- SUPPLIED DATA:
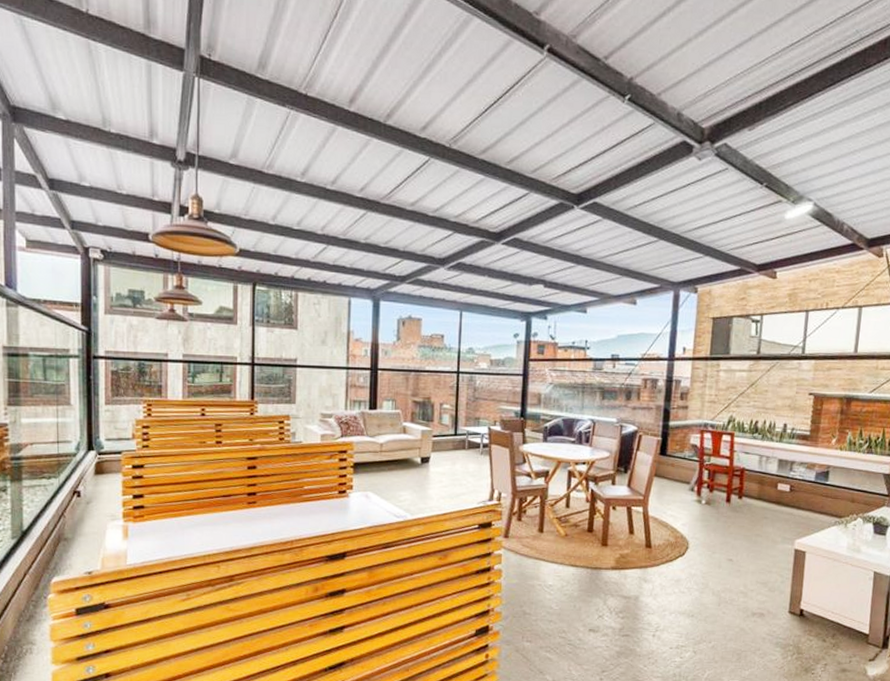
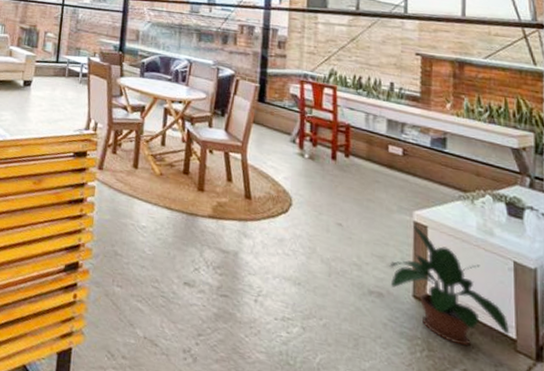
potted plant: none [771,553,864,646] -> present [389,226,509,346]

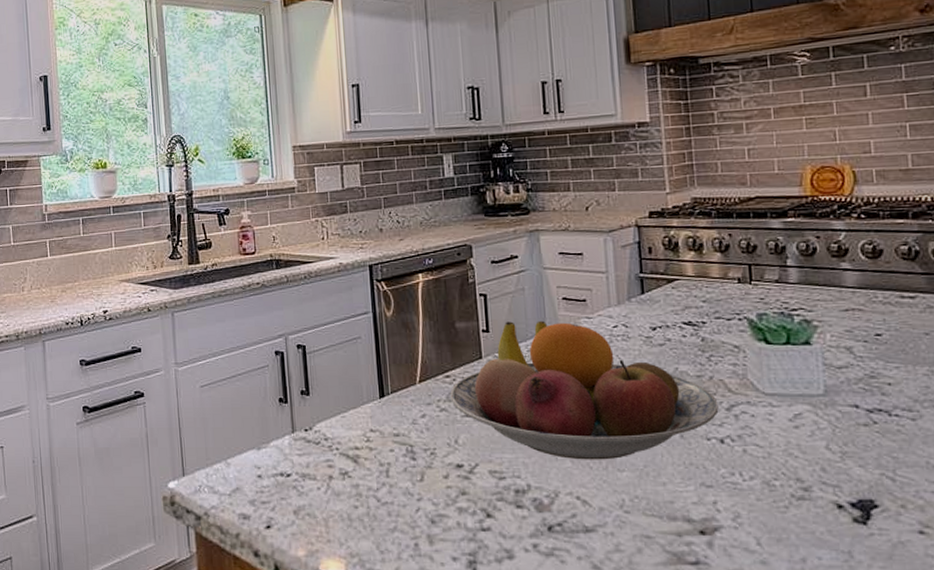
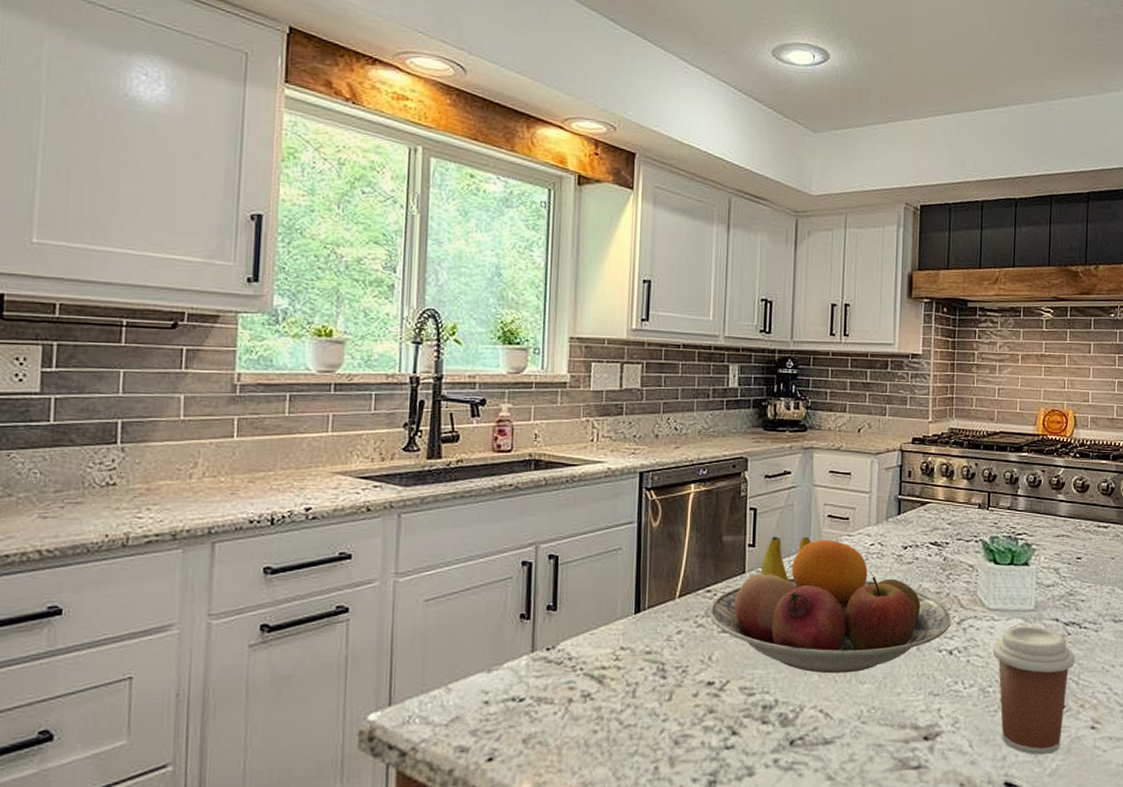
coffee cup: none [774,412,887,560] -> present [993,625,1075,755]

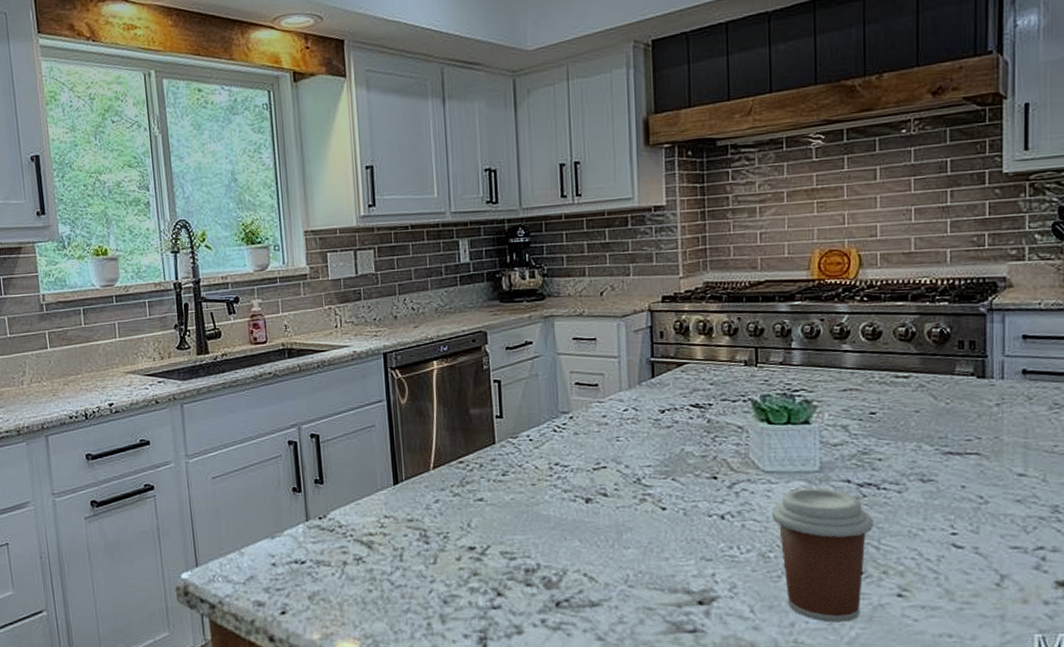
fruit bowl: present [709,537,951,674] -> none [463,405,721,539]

- TASK REQUIREMENTS: An exact transcript of the listing is needed, free of pictures.

- RESPONSE AREA:
potted plant: none [771,553,864,646] -> present [389,226,509,346]

coffee cup: none [774,412,887,560] -> present [993,625,1075,755]

fruit bowl: present [709,537,951,674] -> none [463,405,721,539]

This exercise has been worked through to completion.